Garry Goodenough, Head of UKI Region, SAP Concur Enterprise
AI is inescapable – and implementation is becoming a key consideration for all businesses. The BCG AI Radar 2025 survey reveals that one in three companies globally plan to spend over $25 million on AI technologies in 2025.
This AI optimism is echoed in the findings of this year’s SAP Concur CFO Insights survey, which shows that over half (58%) of finance leaders plan to invest in AI in 2025. As AI becomes non-negotiable for businesses also in travel and expense management (T&E), IT teams must get implementation right. Here are five tips on how they can master its deployment.
- Setting well-defined goals before implementation
AI implementation cannot be successful if it is not thought out. Rushing to adopt the shiniest new AI tool will likely lead to failure and disappointment if it isn’t adapted to the business’ needs.
IT professionals should collaborate with other teams to define the business case for any new AI tool. Considering the wider organisation’s goals, upcoming developments, and relevant use cases can help them choose the best-suited tool for the business.
IT teams can also evaluate a tool’s efficiency throughout implementation by establishing key performance indicators (KPIs) to grade the tool such as enhanced accuracy and hours saved in various tasks. Ensuring that the chosen AI tool aligns with the current strategy, meets regulatory standards, and complies with existing application security protocols will make its implementation easy and efficient.
- Taking time and following a structured process
Another way that IT teams can master AI deployment is by approaching implementation gradually. Kickstarting the adoption of a new AI tool can be stressful, as it is a period full of moving parts and unknown risks. It’s critical that the business follows a structured deployment process to ensure that employees can get up to speed and IT is not overwhelmed with queries about the new system.
A phased approach may alleviate some initial pain points. With so many business tools already introducing AI-powered feature sets, some businesses may benefit by trialling a trusted AI solution before launching an organisation-wide adoption programme.
For example, exploring an AI solution that powers audit and compliance solutions before integrating a department-agnostic technology can allow businesses to measure its progress over time. This will inform how they will be able to move forward with future AI initiatives.
Rolling out AI in multiple phases can also promote steady progress by building excitement for the technology within the business and giving employees time to adjust to their new AI-enabled tools.
- Centralising distributed data
AI is dependent on data, meaning that IT professionals should make surthat their organisation’s data is accessible and ready to use. If data sources are siloed, users may encounter issues automating manual processes and creating accurate outputs.
To master AI deployment, technology decision-makers within the business should define an integrated data strategy. This should address how the business will centralise data under one unified data lake or data warehouse – making it easier to drive AI models and produce novel insights.
Centralising data and transferring it over from another platform can be tedious. Therefore, taking steps such as mapping data sources, reducing overhead, and classifying data for varying levels of user access will allow for a smooth implementation process.
- Preparing and supporting employees for AI use
AI has entered the mainstream, but it’s arrived with a healthy dose of apprehension. Some workers may be wary of AI implementation, as evidenced by the 28% of respondents to a Deloitte survey worried about the threat of technology taking over their jobs.
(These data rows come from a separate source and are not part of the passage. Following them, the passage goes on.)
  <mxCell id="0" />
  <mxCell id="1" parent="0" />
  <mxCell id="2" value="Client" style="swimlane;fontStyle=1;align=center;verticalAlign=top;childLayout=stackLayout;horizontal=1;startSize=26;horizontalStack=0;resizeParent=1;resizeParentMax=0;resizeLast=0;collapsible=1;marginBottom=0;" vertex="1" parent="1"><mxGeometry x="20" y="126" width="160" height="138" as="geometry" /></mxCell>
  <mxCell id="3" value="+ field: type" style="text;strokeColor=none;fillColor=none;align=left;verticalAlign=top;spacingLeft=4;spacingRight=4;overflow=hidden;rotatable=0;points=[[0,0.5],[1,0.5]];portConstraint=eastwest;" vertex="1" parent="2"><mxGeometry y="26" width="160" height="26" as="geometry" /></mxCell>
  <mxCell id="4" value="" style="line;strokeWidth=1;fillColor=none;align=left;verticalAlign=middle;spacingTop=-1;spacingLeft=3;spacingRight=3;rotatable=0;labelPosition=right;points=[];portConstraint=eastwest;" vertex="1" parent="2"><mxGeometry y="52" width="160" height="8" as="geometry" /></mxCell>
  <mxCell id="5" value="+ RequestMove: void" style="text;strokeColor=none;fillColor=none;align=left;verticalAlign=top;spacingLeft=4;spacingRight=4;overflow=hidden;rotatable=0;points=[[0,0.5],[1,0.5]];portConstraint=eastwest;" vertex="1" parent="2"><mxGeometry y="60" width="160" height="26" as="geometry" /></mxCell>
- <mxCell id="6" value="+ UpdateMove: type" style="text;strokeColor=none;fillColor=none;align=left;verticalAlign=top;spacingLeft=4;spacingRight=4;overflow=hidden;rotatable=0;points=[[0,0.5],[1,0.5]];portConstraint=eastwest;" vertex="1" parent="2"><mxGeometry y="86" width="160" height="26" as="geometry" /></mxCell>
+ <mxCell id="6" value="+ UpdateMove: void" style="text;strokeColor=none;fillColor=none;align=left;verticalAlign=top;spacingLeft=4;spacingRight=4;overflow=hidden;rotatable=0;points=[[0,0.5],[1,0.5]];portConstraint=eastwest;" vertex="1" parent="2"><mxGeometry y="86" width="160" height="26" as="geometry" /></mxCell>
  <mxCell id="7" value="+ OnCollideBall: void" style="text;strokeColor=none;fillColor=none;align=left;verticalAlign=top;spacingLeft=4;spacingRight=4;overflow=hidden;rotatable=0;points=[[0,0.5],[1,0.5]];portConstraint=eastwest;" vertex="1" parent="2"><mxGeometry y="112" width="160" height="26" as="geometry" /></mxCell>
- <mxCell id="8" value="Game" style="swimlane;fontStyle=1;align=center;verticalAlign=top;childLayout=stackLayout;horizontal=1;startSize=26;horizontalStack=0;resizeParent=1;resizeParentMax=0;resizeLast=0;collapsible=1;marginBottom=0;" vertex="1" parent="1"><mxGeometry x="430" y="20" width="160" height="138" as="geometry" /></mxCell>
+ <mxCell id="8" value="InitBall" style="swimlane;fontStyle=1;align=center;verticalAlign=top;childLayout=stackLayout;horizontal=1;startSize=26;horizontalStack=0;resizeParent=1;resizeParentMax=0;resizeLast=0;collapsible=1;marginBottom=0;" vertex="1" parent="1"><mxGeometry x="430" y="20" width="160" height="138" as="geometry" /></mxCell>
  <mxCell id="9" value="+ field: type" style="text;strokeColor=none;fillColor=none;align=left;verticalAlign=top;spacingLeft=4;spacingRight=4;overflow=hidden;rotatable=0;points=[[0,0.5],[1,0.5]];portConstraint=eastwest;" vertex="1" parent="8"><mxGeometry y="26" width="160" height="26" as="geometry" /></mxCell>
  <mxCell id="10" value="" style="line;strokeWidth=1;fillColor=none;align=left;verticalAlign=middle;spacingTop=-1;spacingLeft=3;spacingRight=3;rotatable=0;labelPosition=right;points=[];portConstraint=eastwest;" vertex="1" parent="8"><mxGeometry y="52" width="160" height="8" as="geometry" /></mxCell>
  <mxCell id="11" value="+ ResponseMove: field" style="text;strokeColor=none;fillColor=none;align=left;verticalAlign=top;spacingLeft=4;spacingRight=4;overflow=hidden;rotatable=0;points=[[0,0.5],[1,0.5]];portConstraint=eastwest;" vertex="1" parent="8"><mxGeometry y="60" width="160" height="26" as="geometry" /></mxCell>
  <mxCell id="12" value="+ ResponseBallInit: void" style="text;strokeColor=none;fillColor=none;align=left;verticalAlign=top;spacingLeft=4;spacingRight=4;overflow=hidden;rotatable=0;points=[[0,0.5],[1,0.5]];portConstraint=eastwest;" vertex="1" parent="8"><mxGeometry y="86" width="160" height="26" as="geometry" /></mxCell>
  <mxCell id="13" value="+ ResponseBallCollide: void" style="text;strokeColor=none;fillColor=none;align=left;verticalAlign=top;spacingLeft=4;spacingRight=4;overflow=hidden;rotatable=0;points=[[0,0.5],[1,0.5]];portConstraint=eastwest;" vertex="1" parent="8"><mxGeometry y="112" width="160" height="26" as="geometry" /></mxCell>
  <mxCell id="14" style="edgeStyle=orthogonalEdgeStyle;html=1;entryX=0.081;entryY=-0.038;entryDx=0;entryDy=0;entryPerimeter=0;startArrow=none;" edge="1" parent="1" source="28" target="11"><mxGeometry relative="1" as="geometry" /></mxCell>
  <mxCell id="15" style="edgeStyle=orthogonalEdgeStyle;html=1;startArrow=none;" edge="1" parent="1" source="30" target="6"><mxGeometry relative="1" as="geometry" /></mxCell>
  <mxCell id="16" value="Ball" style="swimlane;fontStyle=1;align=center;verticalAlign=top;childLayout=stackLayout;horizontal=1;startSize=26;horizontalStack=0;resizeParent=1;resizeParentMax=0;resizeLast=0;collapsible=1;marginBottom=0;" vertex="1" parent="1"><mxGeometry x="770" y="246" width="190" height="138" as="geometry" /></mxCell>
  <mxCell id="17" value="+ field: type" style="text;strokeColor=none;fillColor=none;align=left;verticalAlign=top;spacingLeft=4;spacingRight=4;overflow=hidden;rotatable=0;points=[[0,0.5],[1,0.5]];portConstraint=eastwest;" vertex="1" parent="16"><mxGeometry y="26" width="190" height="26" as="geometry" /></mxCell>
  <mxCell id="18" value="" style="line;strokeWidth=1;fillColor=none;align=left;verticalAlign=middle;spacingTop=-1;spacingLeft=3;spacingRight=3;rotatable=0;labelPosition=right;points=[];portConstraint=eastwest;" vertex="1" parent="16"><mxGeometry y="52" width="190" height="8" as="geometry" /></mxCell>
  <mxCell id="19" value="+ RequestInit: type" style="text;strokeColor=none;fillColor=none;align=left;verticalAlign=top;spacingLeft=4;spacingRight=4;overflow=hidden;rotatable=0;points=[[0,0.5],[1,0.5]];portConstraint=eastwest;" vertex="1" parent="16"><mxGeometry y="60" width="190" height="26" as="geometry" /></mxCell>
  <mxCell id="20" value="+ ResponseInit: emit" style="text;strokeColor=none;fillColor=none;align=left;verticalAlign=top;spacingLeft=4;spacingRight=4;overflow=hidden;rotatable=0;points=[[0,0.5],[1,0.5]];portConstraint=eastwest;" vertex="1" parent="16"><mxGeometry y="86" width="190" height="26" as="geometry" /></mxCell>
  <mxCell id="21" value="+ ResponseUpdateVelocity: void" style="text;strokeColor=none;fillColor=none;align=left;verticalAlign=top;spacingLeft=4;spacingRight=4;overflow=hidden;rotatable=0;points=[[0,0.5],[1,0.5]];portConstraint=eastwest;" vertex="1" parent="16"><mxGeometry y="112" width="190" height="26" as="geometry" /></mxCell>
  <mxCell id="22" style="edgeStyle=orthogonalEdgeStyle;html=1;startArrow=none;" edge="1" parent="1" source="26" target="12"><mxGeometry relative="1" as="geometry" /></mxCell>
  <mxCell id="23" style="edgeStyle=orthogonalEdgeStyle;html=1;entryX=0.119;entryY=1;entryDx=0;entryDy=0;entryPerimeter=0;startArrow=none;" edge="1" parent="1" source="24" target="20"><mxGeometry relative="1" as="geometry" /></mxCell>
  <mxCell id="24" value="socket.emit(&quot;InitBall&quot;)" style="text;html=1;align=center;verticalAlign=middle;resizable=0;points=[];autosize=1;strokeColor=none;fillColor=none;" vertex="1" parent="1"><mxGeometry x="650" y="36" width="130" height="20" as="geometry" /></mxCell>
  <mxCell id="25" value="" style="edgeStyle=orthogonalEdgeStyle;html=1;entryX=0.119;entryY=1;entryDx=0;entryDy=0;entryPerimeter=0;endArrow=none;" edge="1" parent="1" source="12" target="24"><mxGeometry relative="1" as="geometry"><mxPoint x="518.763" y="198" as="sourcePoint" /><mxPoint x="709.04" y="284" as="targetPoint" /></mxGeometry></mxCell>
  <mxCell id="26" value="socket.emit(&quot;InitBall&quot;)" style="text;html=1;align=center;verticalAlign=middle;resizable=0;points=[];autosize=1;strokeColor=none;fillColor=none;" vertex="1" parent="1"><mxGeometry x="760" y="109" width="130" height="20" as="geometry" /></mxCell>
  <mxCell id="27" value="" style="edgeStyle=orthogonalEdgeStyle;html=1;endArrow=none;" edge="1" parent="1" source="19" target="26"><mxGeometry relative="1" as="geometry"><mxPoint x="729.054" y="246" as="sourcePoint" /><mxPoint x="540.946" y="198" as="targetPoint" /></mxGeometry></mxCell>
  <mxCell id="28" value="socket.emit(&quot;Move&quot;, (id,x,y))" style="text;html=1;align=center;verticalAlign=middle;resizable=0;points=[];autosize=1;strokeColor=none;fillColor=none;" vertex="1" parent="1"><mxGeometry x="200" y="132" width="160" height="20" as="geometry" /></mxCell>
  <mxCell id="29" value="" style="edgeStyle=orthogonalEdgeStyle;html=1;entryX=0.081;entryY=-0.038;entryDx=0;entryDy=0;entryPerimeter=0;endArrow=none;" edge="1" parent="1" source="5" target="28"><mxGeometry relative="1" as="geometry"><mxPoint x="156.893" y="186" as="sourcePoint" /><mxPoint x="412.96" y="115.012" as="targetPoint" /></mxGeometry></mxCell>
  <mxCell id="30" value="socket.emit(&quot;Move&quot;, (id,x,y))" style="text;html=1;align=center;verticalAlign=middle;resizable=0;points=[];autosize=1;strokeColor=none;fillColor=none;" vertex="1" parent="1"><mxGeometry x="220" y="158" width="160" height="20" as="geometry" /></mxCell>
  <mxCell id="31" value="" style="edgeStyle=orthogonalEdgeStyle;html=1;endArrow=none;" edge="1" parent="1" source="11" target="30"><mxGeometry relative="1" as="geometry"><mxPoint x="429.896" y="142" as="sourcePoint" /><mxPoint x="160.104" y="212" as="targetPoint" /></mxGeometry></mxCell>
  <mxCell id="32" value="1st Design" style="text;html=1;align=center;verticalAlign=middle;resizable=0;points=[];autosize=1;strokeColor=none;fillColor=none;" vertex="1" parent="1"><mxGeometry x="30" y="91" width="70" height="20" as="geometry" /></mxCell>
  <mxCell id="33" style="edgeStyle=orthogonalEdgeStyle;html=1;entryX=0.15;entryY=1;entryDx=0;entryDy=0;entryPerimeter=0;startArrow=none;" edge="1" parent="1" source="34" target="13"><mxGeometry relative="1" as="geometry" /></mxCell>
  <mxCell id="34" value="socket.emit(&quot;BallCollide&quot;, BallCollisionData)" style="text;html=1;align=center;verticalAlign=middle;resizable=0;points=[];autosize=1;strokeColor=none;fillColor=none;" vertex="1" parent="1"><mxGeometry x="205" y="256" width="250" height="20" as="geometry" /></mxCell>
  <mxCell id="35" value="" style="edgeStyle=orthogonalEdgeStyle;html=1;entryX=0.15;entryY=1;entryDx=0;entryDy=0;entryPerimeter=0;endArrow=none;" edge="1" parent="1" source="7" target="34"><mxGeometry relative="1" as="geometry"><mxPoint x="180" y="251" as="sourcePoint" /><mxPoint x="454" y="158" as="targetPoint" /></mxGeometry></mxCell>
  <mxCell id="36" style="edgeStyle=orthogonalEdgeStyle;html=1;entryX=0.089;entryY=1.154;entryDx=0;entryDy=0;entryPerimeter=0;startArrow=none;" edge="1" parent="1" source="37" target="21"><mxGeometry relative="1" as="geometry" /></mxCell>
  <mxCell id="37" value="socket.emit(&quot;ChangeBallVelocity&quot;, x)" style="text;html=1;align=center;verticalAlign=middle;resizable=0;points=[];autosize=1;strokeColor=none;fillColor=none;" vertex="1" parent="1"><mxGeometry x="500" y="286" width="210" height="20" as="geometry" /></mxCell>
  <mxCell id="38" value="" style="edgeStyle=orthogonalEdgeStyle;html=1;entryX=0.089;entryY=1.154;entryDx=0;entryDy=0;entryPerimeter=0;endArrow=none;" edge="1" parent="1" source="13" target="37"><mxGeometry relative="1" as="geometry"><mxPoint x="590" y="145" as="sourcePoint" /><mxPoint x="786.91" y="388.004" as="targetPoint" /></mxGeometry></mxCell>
Businesses and IT teams should communicate transparently about AI use with employees, emphasising the positive impact that it will have on their workload. Having employees involved from day one will facilitate the continuous improvement of their AI skills and help them feel confident in the technology. Another way to support the workforce is by providing training sessions throughout the deployment cycle.
AI implementation also provides an exciting opportunity for employees to improve their productivity and build future-proof AI skills. User champions in different areas of the business should be encouraged to evangelise adoption among their peers and influence them.
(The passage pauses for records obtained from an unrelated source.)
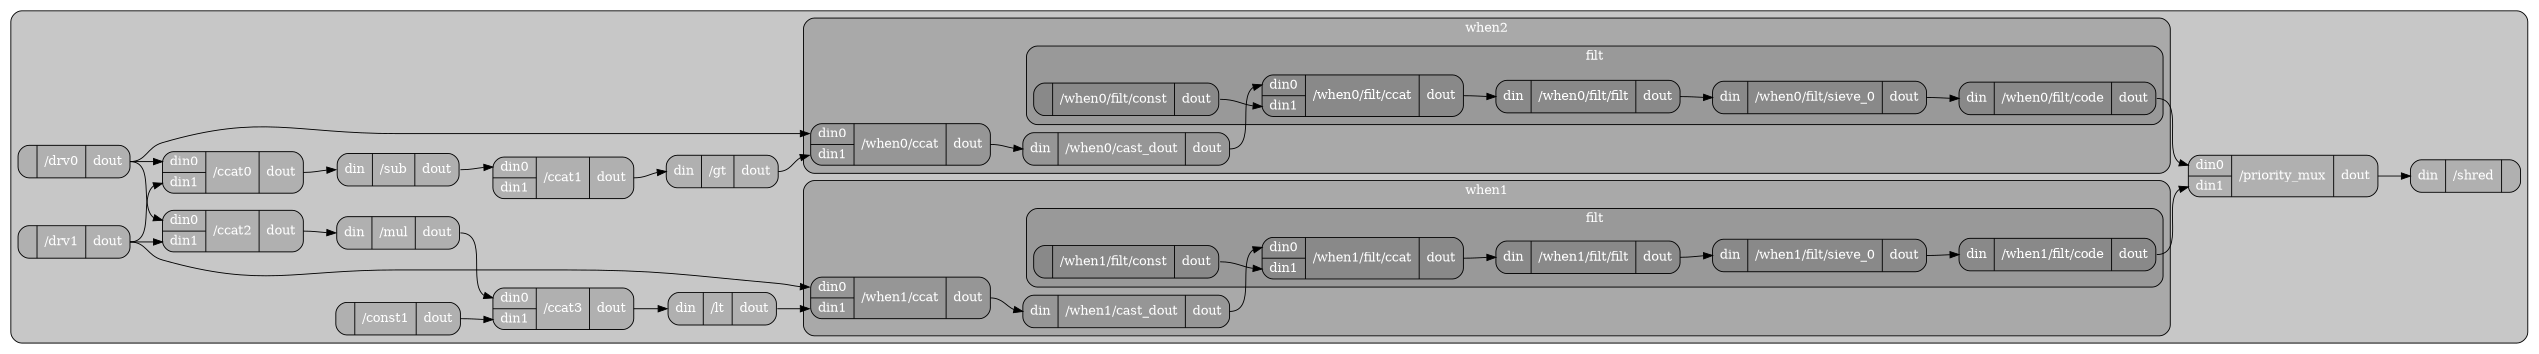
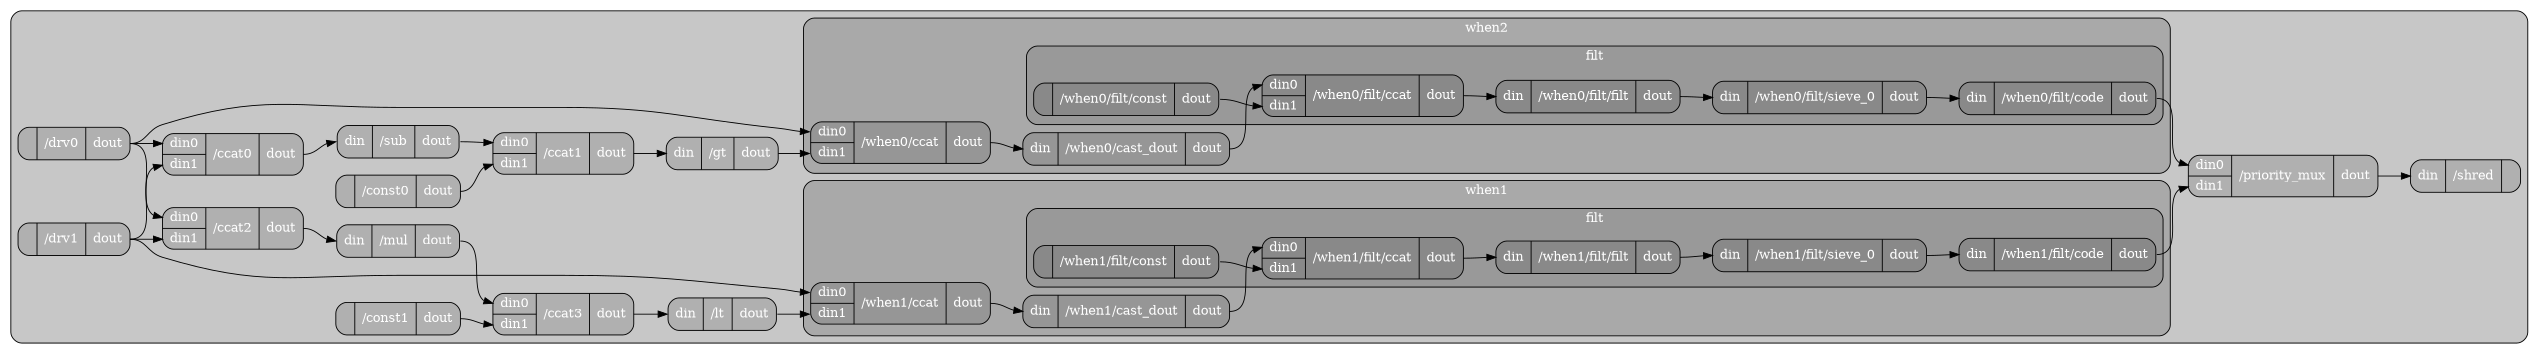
  digraph {
    fontcolor="#FFFFFF"
    rankdir=LR
    node [fillcolor="#22222222" fontcolor="#FFFFFF" shape=record style="rounded,filled"]
    edge [headport=din tailport=dout]
    n1 [label="{{<din0> din0|<din1> din1}|/when0/filt/ccat|{<dout> dout}}"]
    n2 [label="{{}|/when0/filt/const|{<dout> dout}}"]
    n3 [label="{{<din> din}|/when0/filt/filt|{<dout> dout}}"]
    n4 [label="{{<din> din}|/when0/filt/sieve_0|{<dout> dout}}"]
    n5 [label="{{<din> din}|/when0/filt/code|{<dout> dout}}"]
    n6 [label="{{<din0> din0|<din1> din1}|/when0/ccat|{<dout> dout}}"]
    n7 [label="{{<din> din}|/when0/cast_dout|{<dout> dout}}"]
    n8 [label="{{<din0> din0|<din1> din1}|/when1/filt/ccat|{<dout> dout}}"]
    n9 [label="{{}|/when1/filt/const|{<dout> dout}}"]
    n10 [label="{{<din> din}|/when1/filt/filt|{<dout> dout}}"]
    n11 [label="{{<din> din}|/when1/filt/sieve_0|{<dout> dout}}"]
    n12 [label="{{<din> din}|/when1/filt/code|{<dout> dout}}"]
    n13 [label="{{<din0> din0|<din1> din1}|/when1/ccat|{<dout> dout}}"]
    n14 [label="{{<din> din}|/when1/cast_dout|{<dout> dout}}"]
    n15 [label="{{}|/drv0|{<dout> dout}}"]
    n16 [label="{{}|/drv1|{<dout> dout}}"]
    n17 [label="{{<din0> din0|<din1> din1}|/ccat0|{<dout> dout}}"]
    n18 [label="{{<din> din}|/sub|{<dout> dout}}"]
    n19 [label="{{<din0> din0|<din1> din1}|/ccat1|{<dout> dout}}"]
+   n20 [label="{{}|/const0|{<dout> dout}}"]
    n21 [label="{{<din> din}|/gt|{<dout> dout}}"]
    n22 [label="{{<din0> din0|<din1> din1}|/ccat2|{<dout> dout}}"]
    n23 [label="{{<din> din}|/mul|{<dout> dout}}"]
    n24 [label="{{<din0> din0|<din1> din1}|/ccat3|{<dout> dout}}"]
    n25 [label="{{}|/const1|{<dout> dout}}"]
    n26 [label="{{<din> din}|/lt|{<dout> dout}}"]
    n27 [label="{{<din0> din0|<din1> din1}|/priority_mux|{<dout> dout}}"]
    n28 [label="{{<din> din}|/shred|{}}"]
    subgraph cluster_1 {
      fillcolor="#88888877"
      style="rounded, filled"
      n15
      n16
      n17
      n18
      n19
+     n20
      n21
      n22
      n23
      n24
      n25
      n26
      n27
      n28
      subgraph cluster_2 {
        fillcolor="#88888877"
        label=when2
        style="rounded, filled"
        n6
        n7
        subgraph cluster_3 {
          fillcolor="#88888877"
          label=filt
          style="rounded, filled"
          n1
          n2
          n3
          n4
          n5
        }
      }
      subgraph cluster_4 {
        fillcolor="#88888877"
        label=when1
        style="rounded, filled"
        n13
        n14
        subgraph cluster_5 {
          fillcolor="#88888877"
          label=filt
          style="rounded, filled"
          n8
          n9
          n10
          n11
          n12
        }
      }
    }
    n1 -> n3
    n2 -> n1 [headport=din1]
    n3 -> n4
    n4 -> n5
    n5 -> n27 [headport=din0]
    n6 -> n7
    n7 -> n1 [headport=din0]
    n8 -> n10
    n9 -> n8 [headport=din1]
    n10 -> n11
    n11 -> n12
    n12 -> n27 [headport=din1]
    n13 -> n14
    n14 -> n8 [headport=din0]
    n15 -> n6 [headport=din0]
    n15 -> n17 [headport=din0]
    n15 -> n22 [headport=din0]
    n16 -> n13 [headport=din0]
    n16 -> n17 [headport=din1]
    n16 -> n22 [headport=din1]
    n17 -> n18
    n18 -> n19 [headport=din0]
    n19 -> n21
+   n20 -> n19 [headport=din1]
    n21 -> n6 [headport=din1]
    n22 -> n23
    n23 -> n24 [headport=din0]
    n24 -> n26
    n25 -> n24 [headport=din1]
    n26 -> n13 [headport=din1]
    n27 -> n28
  }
- Involving decision-makers across the business
IT change management shouldn’t occur in a vacuum, and to ensure cross-departmental buy-in, IT teams can’t be the only ones responsible for implementation. According to research by SAP Concur, 37% of senior decision-makers believe that AI-driven travel and expense (T&E) solutions could help reduce strain on staffing and IT support teams.
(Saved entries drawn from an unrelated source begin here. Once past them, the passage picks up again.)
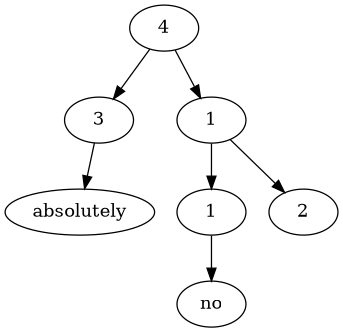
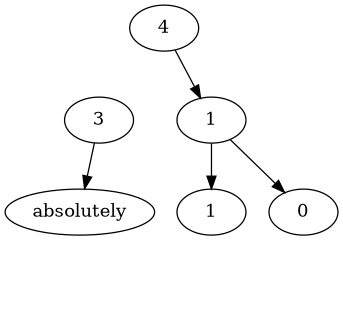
  digraph {
    n1 [label=4]
    n2 [label=3]
    n3 [label=1]
    n4 [label=absolutely]
    n5 [label=1]
-   n6 [label=2]
-   n7 [label=no]
-   n1 -> n2
+   n6 [label=0]
    n1 -> n3
    n2 -> n4
    n3 -> n5
    n3 -> n6
-   n5 -> n7
  }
IT leaders want to work with their fellow department heads. This is demonstrated by findings from the SAP Concur 2025 CFO Insights survey, which shows that over half (54%) of IT leaders want to collaborate with finance on digital transformation strategies.
These initiatives have far-reaching impacts on the business and need to complement its broader goals and initiatives. IT decision-makers need to work alongside finance, sales, and operations teams to establish a cross-departmental collaboration scheme. This will also ensure that technical training is adjusted for every team, enabling them to get the most value out of the AI solution.
AI implementation doesn’t have to be stressful. IT leaders can take a central role in building the organisation’s AI posture through robust planning, data, and cross-departmental collaboration – helping deliver lasting results for the business.